:: Data ::

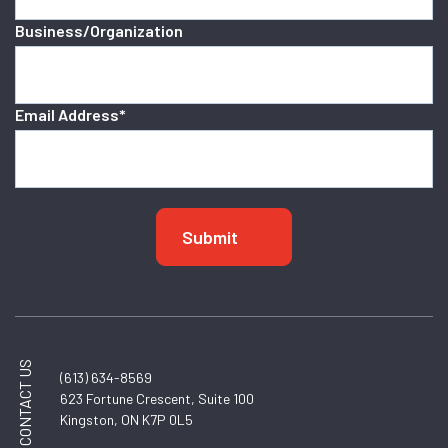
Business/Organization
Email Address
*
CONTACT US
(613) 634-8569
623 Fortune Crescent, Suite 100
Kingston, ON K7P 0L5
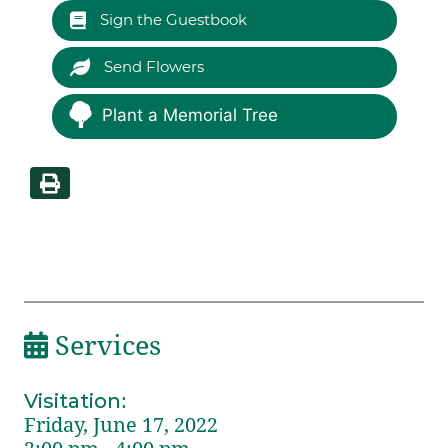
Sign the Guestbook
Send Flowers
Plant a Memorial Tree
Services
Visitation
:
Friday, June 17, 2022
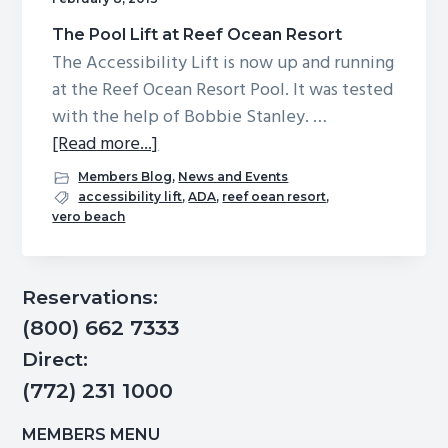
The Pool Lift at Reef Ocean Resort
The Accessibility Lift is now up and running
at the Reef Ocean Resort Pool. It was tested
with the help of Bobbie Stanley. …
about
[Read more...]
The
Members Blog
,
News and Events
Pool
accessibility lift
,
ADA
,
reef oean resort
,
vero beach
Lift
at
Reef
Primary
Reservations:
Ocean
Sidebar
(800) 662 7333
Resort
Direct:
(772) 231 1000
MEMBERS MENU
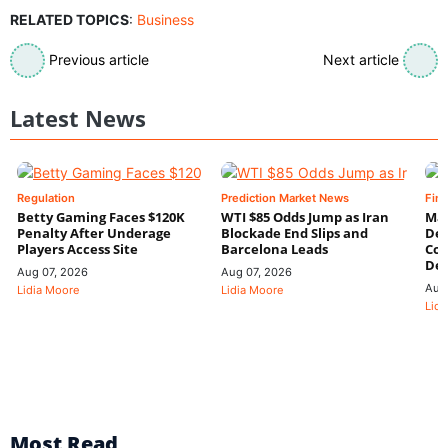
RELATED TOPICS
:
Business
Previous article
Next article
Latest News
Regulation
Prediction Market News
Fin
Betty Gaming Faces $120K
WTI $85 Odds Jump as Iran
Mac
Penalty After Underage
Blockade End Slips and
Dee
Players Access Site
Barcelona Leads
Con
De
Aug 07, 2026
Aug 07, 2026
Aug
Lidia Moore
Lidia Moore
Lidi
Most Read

:::
:: Data ::

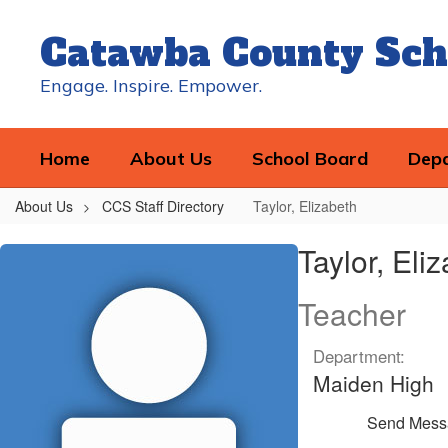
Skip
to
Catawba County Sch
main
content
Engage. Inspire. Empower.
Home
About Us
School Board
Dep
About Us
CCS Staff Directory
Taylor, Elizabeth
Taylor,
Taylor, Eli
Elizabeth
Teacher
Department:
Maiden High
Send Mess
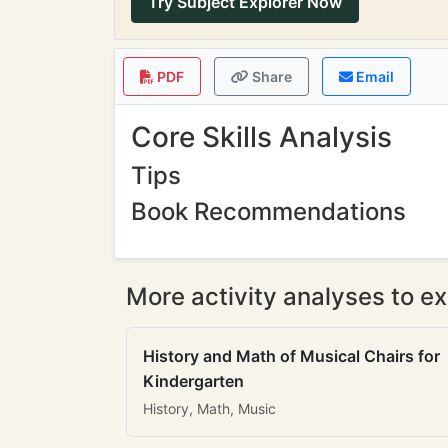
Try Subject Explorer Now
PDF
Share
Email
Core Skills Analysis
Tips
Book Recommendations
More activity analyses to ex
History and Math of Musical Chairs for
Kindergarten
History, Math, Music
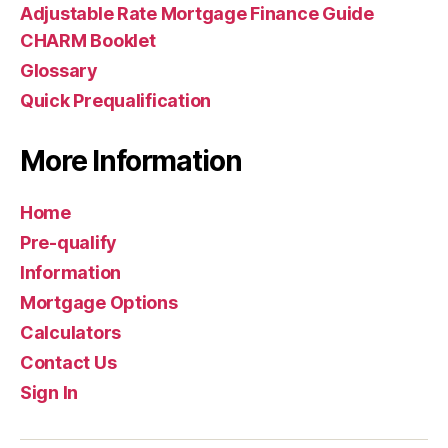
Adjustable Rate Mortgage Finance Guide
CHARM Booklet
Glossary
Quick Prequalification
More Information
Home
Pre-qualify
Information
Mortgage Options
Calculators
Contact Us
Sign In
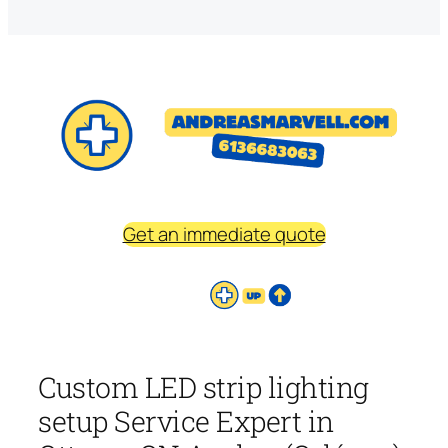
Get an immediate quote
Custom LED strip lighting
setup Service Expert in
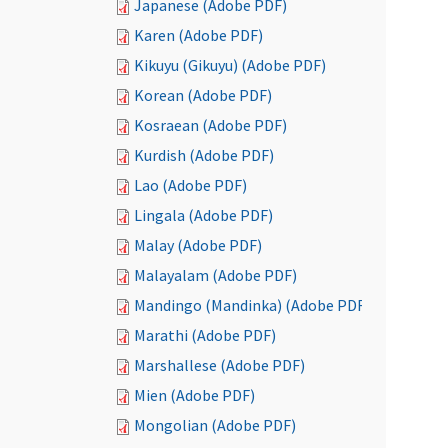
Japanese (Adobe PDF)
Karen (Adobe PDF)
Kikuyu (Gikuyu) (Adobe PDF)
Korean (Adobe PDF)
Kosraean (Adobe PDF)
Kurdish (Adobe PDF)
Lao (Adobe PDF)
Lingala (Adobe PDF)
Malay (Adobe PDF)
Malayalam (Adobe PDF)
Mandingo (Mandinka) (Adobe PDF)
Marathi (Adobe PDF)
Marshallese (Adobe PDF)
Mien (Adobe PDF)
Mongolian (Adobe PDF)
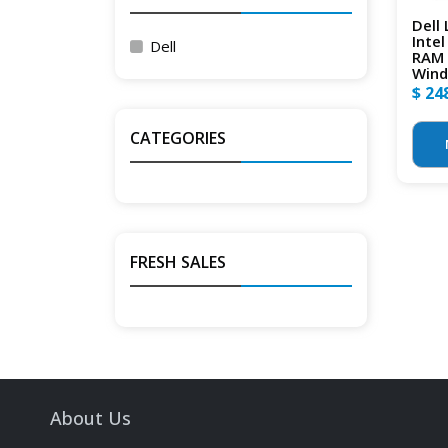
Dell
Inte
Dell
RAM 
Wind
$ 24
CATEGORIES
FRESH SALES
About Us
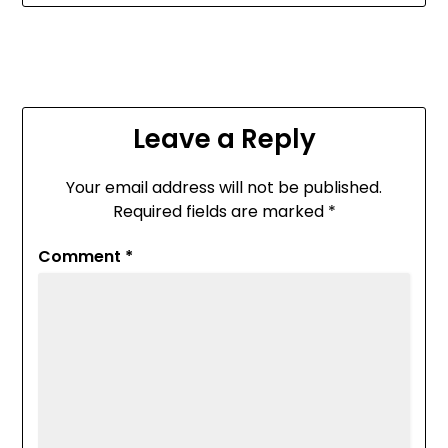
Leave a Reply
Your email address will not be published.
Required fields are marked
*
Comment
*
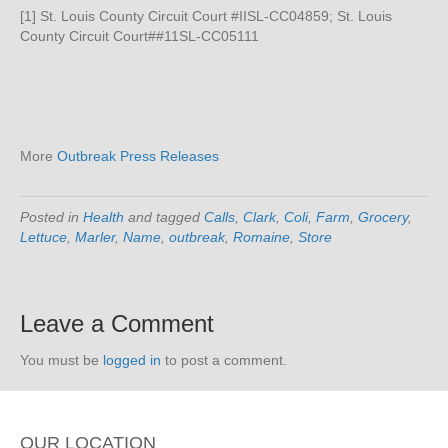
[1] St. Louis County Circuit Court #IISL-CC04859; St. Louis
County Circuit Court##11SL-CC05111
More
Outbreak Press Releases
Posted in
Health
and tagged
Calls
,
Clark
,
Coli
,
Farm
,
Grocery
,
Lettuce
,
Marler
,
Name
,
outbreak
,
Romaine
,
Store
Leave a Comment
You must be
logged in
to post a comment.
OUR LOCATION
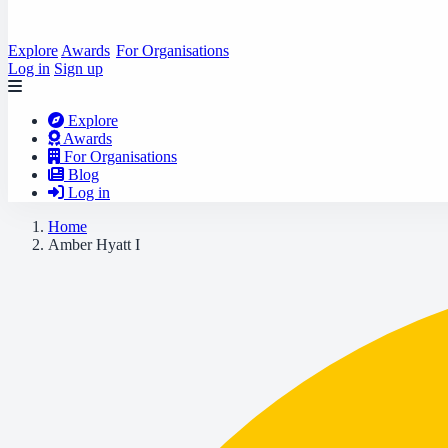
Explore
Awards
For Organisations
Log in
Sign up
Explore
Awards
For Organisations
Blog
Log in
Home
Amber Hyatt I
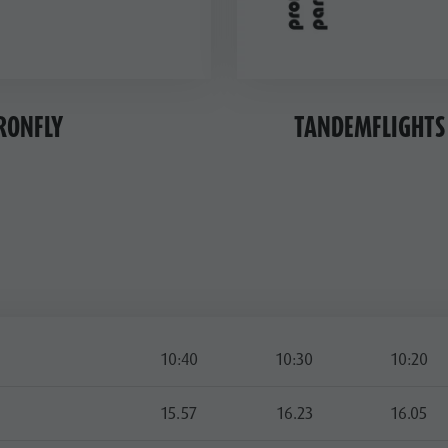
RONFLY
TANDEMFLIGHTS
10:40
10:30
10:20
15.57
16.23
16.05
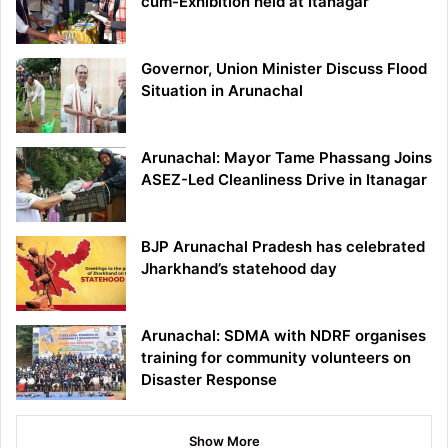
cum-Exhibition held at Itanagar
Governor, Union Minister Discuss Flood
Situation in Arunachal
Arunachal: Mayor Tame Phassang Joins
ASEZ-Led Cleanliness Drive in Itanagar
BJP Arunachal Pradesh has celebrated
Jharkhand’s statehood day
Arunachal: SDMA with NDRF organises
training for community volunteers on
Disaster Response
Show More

:::

From the records above, give again only the part that opens with the line containing "OUR LOCATION" and closes with the line containing "Situation in Arunachal". Keep both ends but drop the pictures.

OUR LOCATION
Explore
Awards
For Organisations
Log in
Sign up
Explore
Awards
For Organisations
Blog
Log in
Home
Amber Hyatt I
RONFLY
TANDEMFLIGHTS
10:40
10:30
10:20
15.57
16.23
16.05
cum-Exhibition held at Itanagar
Governor, Union Minister Discuss Flood
Situation in Arunachal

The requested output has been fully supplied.